Цитируемый текст -
Мы не знаем культуры друг друга
— Россия и Иран, как и Турция, исторически были соперниками на Кавказе. Сейчас из трех главных игроков Иран наиболее осторожен и наименее заметен. Как бы вы сейчас описали модус взаимодействия наших двух стран в этом регионе и в целом?
— Несмотря на то что Турция кажется довольно самостоятельным игроком как на Кавказе, так и в Центральной Азии, нельзя забывать, что она состоит в НАТО, и нельзя рассматривать ее действия в отрыве от политики НАТО. То есть она не будет проводить политику, противоречащую политике НАТО на Кавказе. Иран и Россия на Кавказе придерживаются геополитического баланса. Обе страны обеспокоены влиянием НАТО на регион и не склонны позитивно оценивать присутствие НАТО около своих границ. Другая важная проблема, которая беспокоит обе страны, — присутствие и распространение идеологии ваххабизма в регионе. Третий общий вызов для Ирана и России — это идеология пантюркизма, которая может существенно расшатать национальную безопасность обеих стран. Для России она, например, может быть опасна в приграничном с Азербайджаном Дагестане, где немало этнических тюрок. Однако все это не значит, что у Ирана и России на Кавказе много общих интересов. Когда мы говорим о геополитике, нам не должна быть чужда и культурная проблематика. Большая проблема, которая стоит между Ираном и Россией, — это недостаток знаний о культуре друг друга. Если изучить содержание российской литературы и массмедиа, легко обнаружить, что Иран не занимает там какого-либо определенного места. Если и говорят что-то об Иране, то всегда довольно поверхностно. В медиапространстве Ирана Россия до сих пор неузнаваема. Проблема в том, что у нас нет прямого культурного обмена между странами, несмотря на то, что в России давно нет закрытой идеологии коммунизма, да и Иран тоже давно не та прозападная страна, какой она была когда-то во времена шаха. У нас нет противоположных идеологий, которые бы препятствовали культурному обмену. Но до сих пор общественное мнение стран в отношении друг друга нельзя назвать позитивным.
— Какую роль в нынешних взаимоотношениях России и Ирана играет прошлое? Каково значение конфессиональных различий?
— Иран, конечно, помнит русско-иранские войны прошлого, приведшие к территориальным потерям Ирана на Кавказе и в Центральной Азии. Есть также сложные воспоминания об отношениях с Советским Союзом. Но и у русских существует своего рода взгляд на Иран сверху вниз. Пока эти взаимоотношения не станут предметом изучения исследователей, экспертов, не станут темами семинаров и конференций, пока мы не будем смотреть фильмы друг о друге, мы не сможем найти точек соприкосновения. У нас таких связей пока нет, и мы нуждаемся в более тесных культурных и научных контактах.

Задачи -
**a)** Какую идеологию интервью об отношениях России и Ирана называет третьим общим вызовом для обеих стран?
**b)** Продолжите интервью об отношениях России и Ирана после его последней реплики.

Сохранённые данные -
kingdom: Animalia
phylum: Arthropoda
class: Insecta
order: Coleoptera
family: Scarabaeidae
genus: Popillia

---

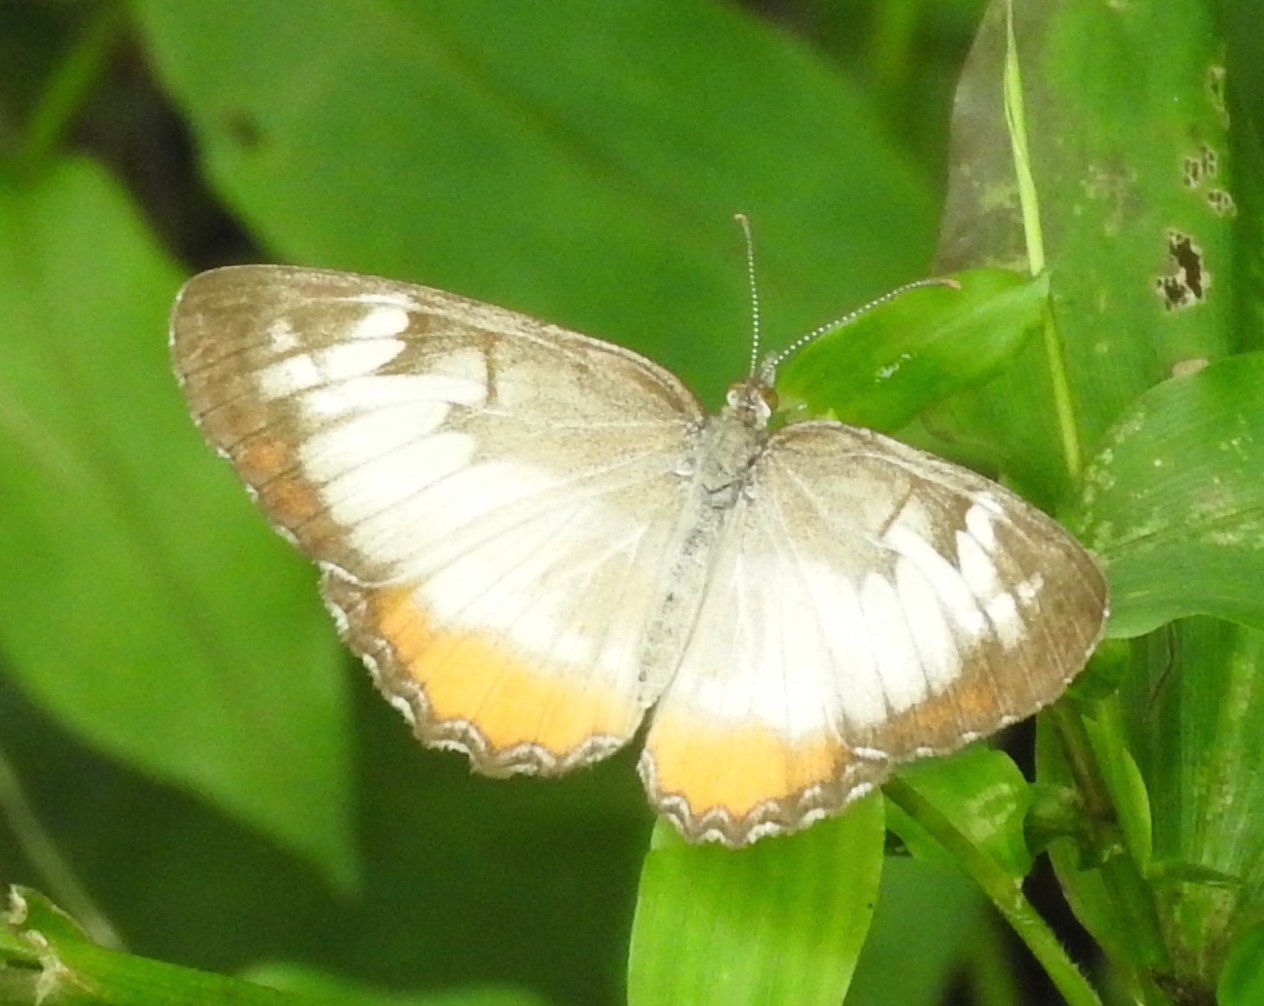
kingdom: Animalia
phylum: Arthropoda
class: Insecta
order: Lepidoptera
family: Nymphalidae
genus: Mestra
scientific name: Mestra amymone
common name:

==

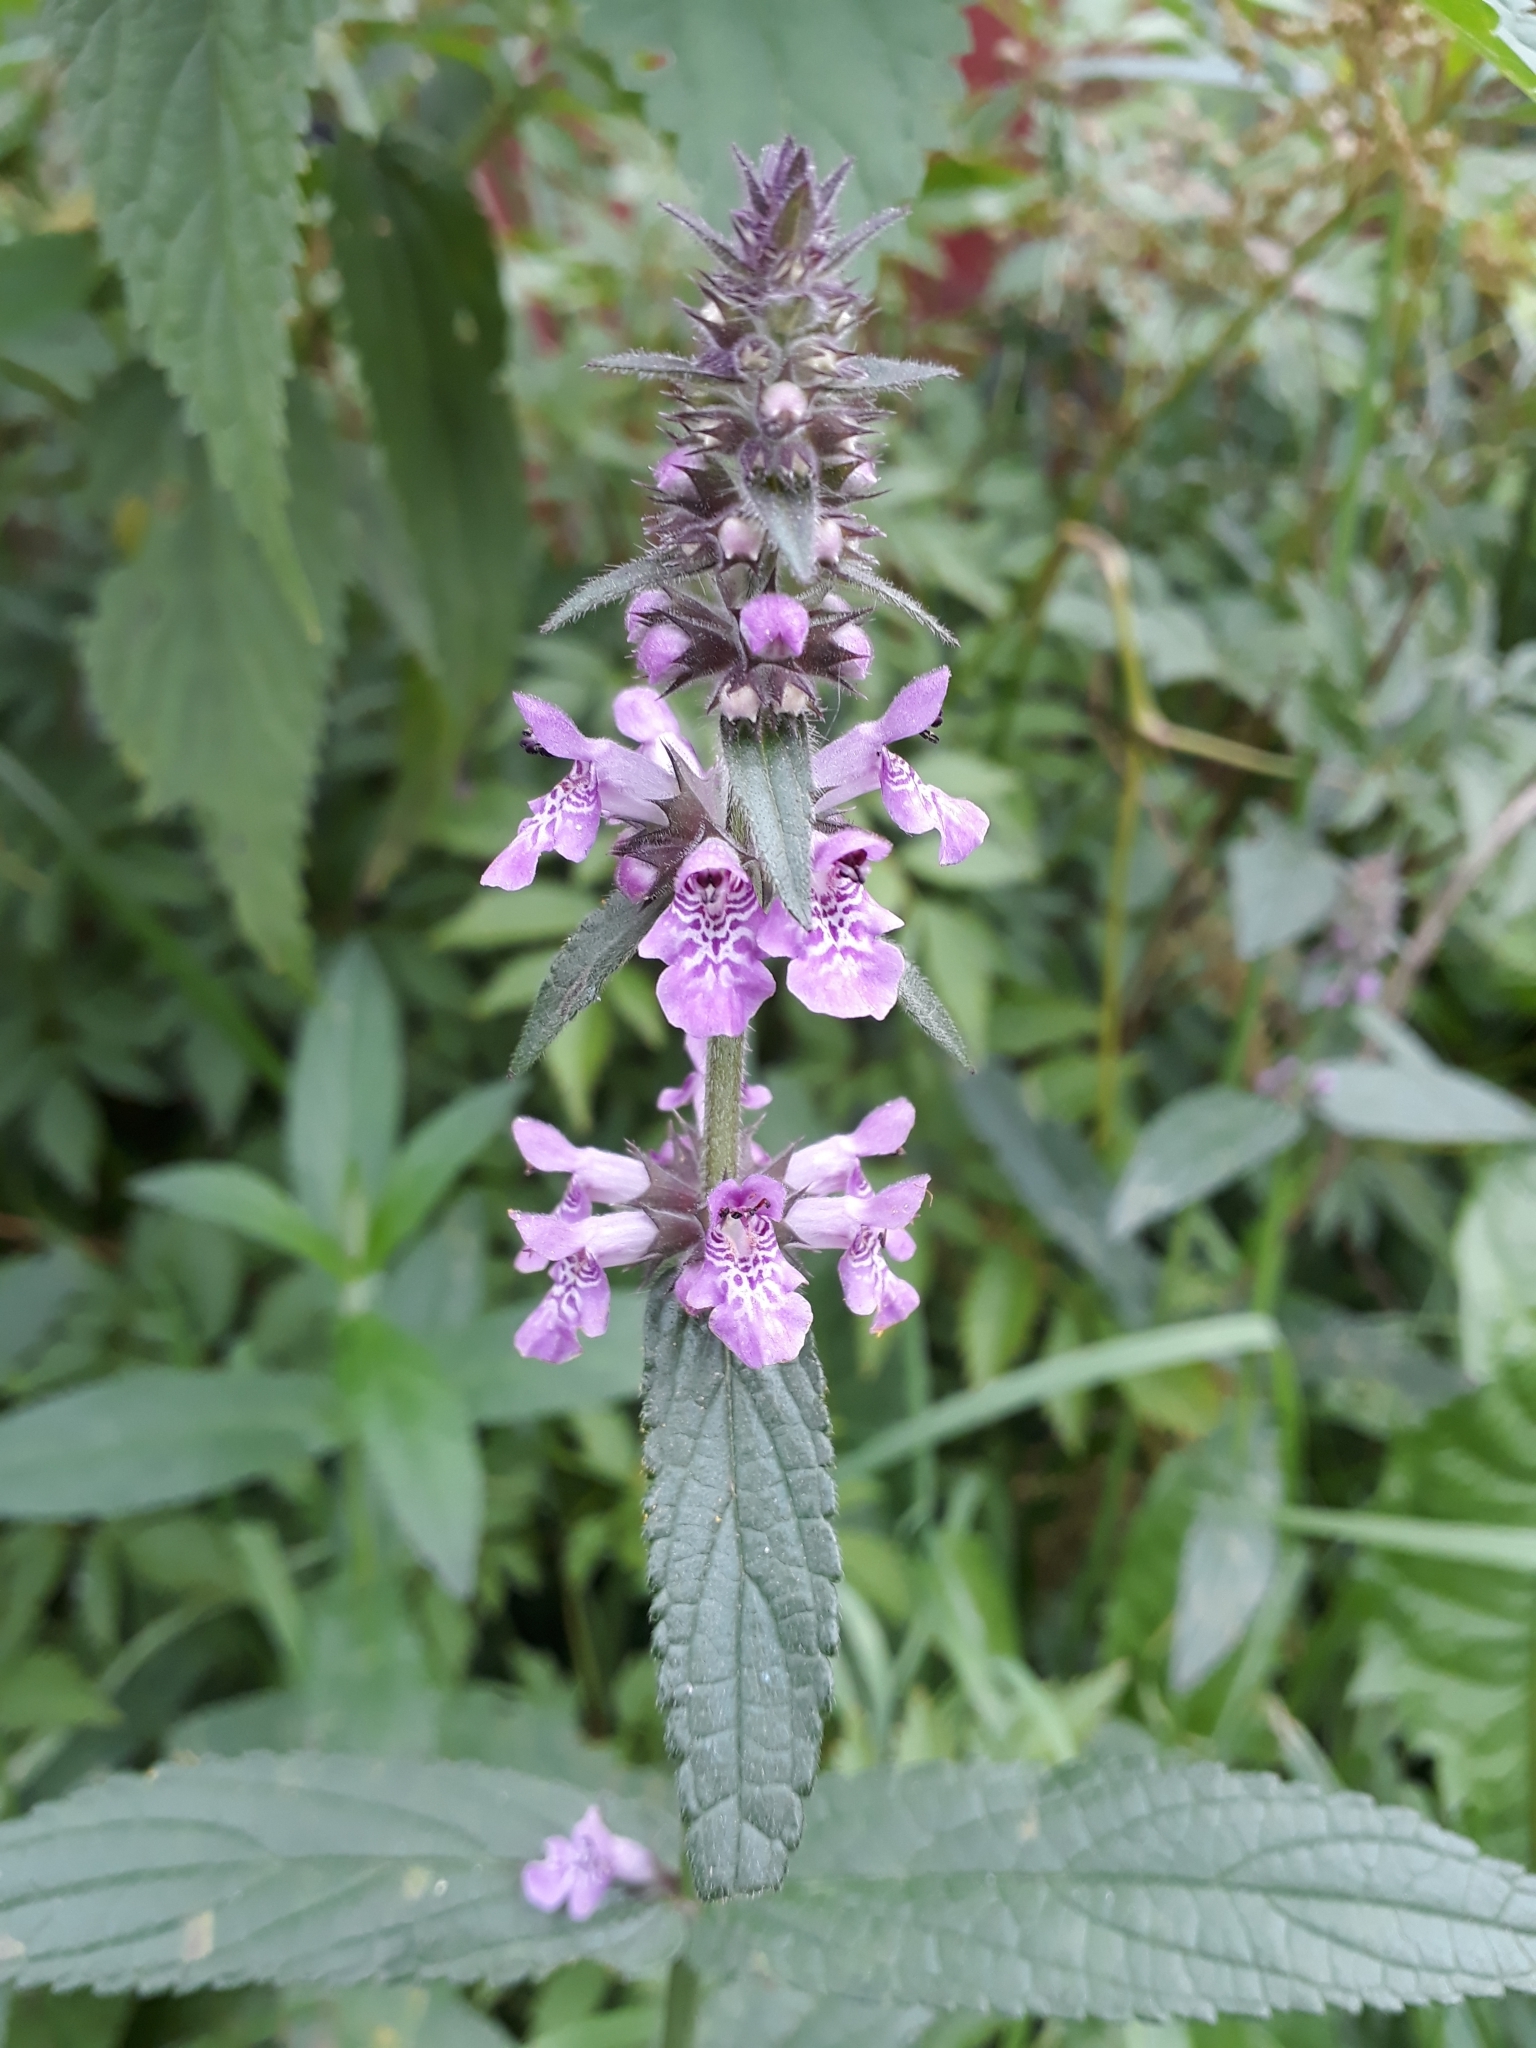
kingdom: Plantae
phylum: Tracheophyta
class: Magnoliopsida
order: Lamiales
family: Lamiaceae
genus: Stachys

Данные ответы -
**a)** Идеологию пантюркизма.

**b)**
Одна из проблем — российское восприятие ислама. Большинство российских СМИ находится в собственности людей, чьи взгляды на ислам негативны. Они не состоят в прямой коммуникации с мусульманами, и их взгляд на ислам можно назвать западным. Но если мусульмане на Западе в целом представляются мигрантами, то в России мусульмане жили веками. Поэтому экстраполировать западную точку зрения на мусульман на пространство России несправедливо. Между тем в российских СМИ вы не услышите и не увидите положительных сюжетов о мусульманах. Зато если произойдет какое-нибудь негативное событие, связанное с мусульманами, оно тут же становится самым обсуждаемым.
Даже если ваш сосед вам неприятен, вы должны выстроить с ним отношения
— События на Ближнем Востоке открывают для Ирана широкую перспективу трансформации отношений с Западом. Долгое время Штаты делали исключительную ставку на Саудовскую Аравию, но сейчас стало очевидно, что она, как и другие суннитские страны залива, является далеко не таким безупречным партнером, как этого хотелось бы Западу. Станет ли Иран вторым или даже основным партнером Запада в регионе? Будет ли потенциал Ирана использован в борьбе с Исламским государством?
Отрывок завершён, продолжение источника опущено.